Personally, I am also on the side of science. Human spaceflight is a cultural project and must be understood and valued as such. Our desire to explore will ultimately, I believe, assert itself and find another peaceful expression out beyond the limits of orbital space. Today it's scientific exploration that needs a hotter advocacy.
In June of 1961 the Navy's navigation satellite Transit 4A launched, powered by a plutonium-238 powered radioisotope thermal generator. It was another first flight, the first for that kind of power supply. NASA soon adopted the technology and has flown 26 exploration missions over a half-century relying on it. The Voyager probe, that exciting craft that is now in its 33rd year of operation and on its way out beyond our solar system, is running on one.
Planetary exploration programs like Voyager are today facing an urgent fuel crisis. There is only enough plutonium-238 remaining in accessible stocks to fuel "two out of four NASA planetary missions due for launch before 2020."* The U.S. discontinued production of plutonium-238 in the 1980s. Since then we've been relying on Russia for our supplies, and currently trade agreements about it are stalled. Technological investment in alternative kinds of power supply systems are moving slowly, and some planned launches are in doubt.
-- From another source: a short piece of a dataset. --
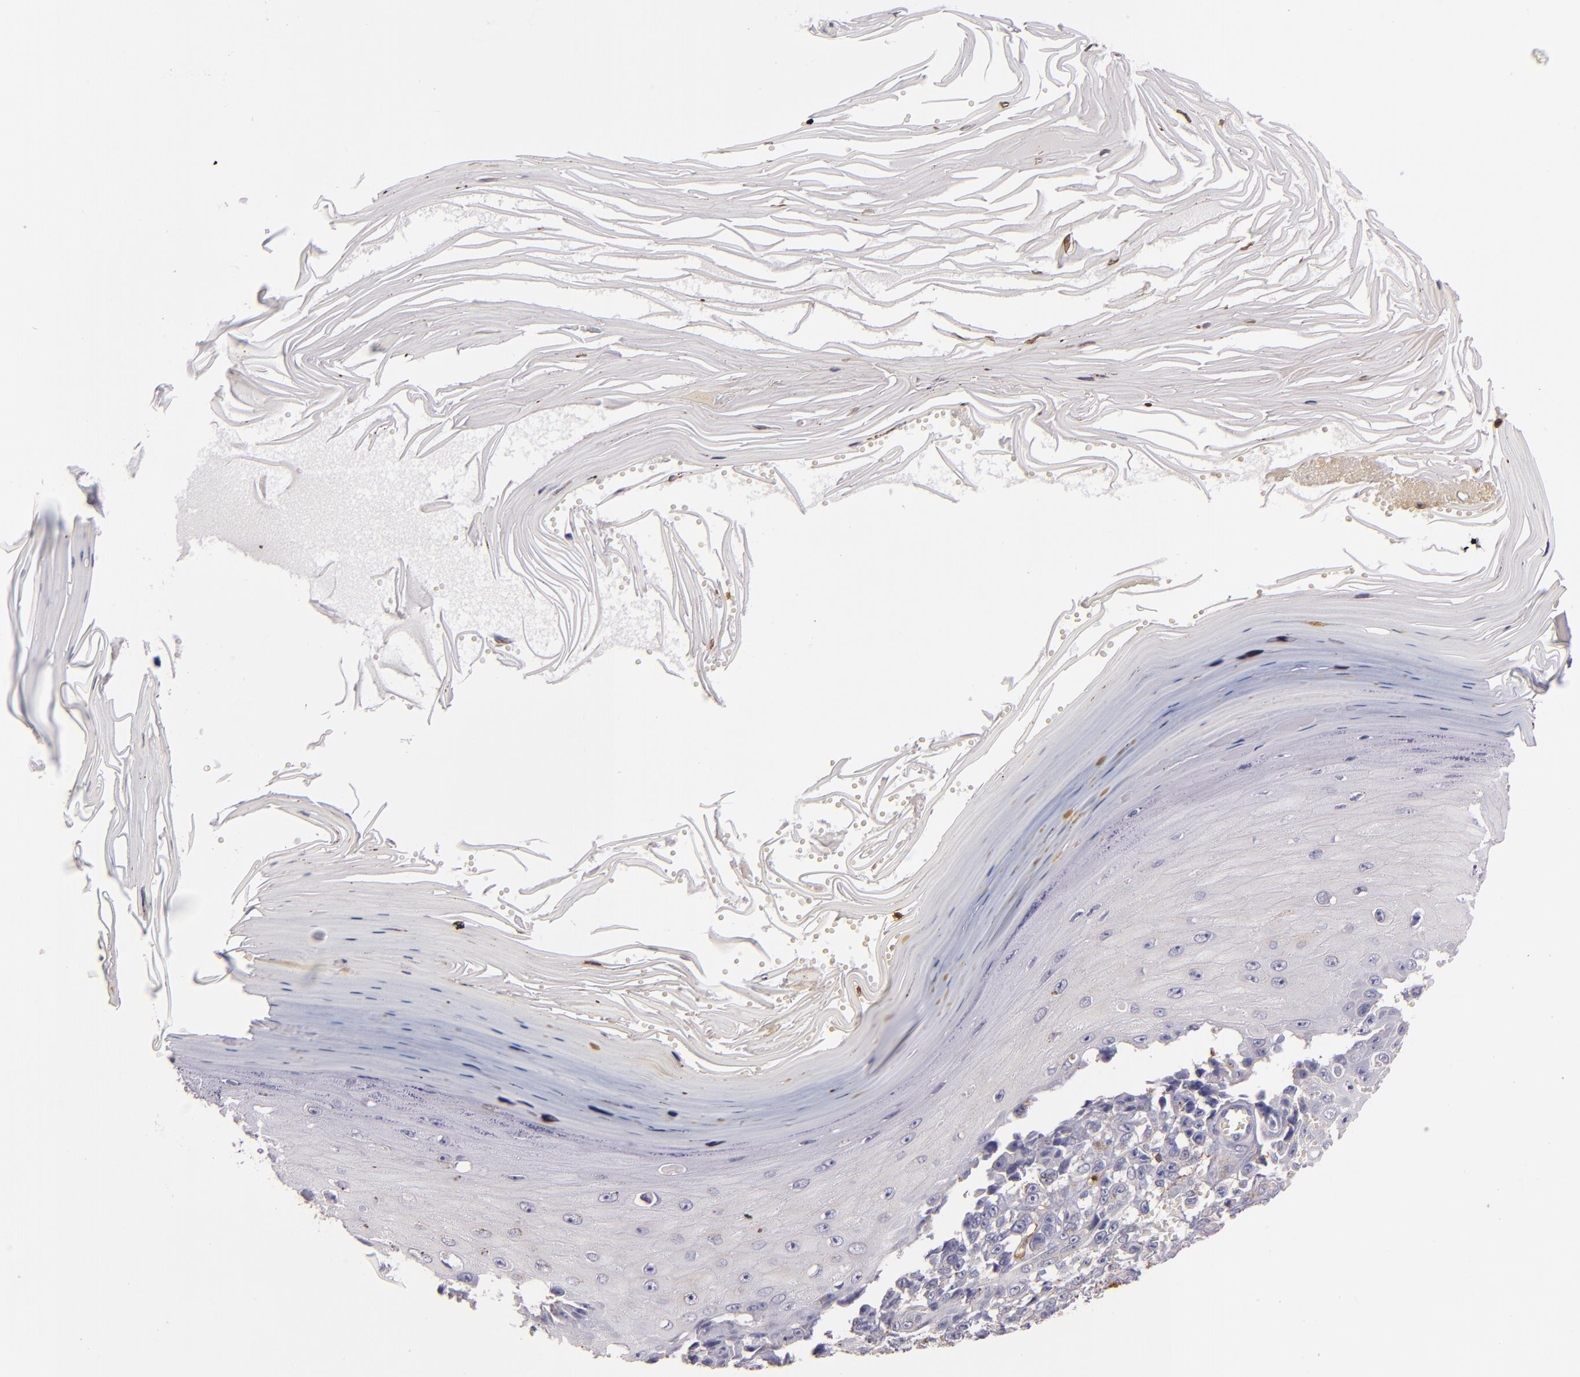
{"staining": {"intensity": "negative", "quantity": "none", "location": "none"}, "tissue": "melanoma", "cell_type": "Tumor cells", "image_type": "cancer", "snomed": [{"axis": "morphology", "description": "Malignant melanoma, NOS"}, {"axis": "topography", "description": "Skin"}], "caption": "IHC of malignant melanoma reveals no expression in tumor cells.", "gene": "C5AR1", "patient": {"sex": "female", "age": 82}}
I will spend the day thinking about Yuri's flight and its fantastic First. But when I plan for the next day, and the day after, I will advocate first for the planets, and then for the astronauts.
*Jim Adams, deputy director of NASA's planetary science division, quoted in Physics Today, January 2011, v. 64, n. 1, page 24 ("Shortage of Plutonium-238 jeopardizes NASA's planetary science missions" by David Kramer).